» Activity: Copy each line of the records that holds the string "with".
*** Extracted records Section Begins ***
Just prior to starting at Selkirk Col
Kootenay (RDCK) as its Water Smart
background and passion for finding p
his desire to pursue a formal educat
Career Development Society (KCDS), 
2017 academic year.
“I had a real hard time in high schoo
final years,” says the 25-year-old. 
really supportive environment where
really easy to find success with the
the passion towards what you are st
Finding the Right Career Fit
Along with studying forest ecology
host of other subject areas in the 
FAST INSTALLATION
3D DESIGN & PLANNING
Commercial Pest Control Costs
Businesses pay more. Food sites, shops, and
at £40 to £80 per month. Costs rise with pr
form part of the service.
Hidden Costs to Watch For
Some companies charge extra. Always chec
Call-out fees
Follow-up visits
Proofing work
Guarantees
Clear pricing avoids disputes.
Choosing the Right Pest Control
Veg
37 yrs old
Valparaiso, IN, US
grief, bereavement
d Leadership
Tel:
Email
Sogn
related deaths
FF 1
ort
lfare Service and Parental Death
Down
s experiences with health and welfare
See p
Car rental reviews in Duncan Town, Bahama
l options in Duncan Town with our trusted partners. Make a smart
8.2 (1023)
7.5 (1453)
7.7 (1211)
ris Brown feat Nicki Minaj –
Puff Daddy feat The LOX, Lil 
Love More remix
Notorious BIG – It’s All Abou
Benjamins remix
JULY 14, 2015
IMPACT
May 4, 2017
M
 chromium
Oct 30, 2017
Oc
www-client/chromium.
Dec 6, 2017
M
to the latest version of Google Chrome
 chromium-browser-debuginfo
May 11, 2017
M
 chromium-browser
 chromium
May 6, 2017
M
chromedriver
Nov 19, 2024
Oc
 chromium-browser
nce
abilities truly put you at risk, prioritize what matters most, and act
*** Extracted records Section Ends ***
» Output of the task:
really easy to find success with the
Along with studying forest ecology
at £40 to £80 per month. Costs rise with pr
s experiences with health and welfare
l options in Duncan Town with our trusted partners. Make a smart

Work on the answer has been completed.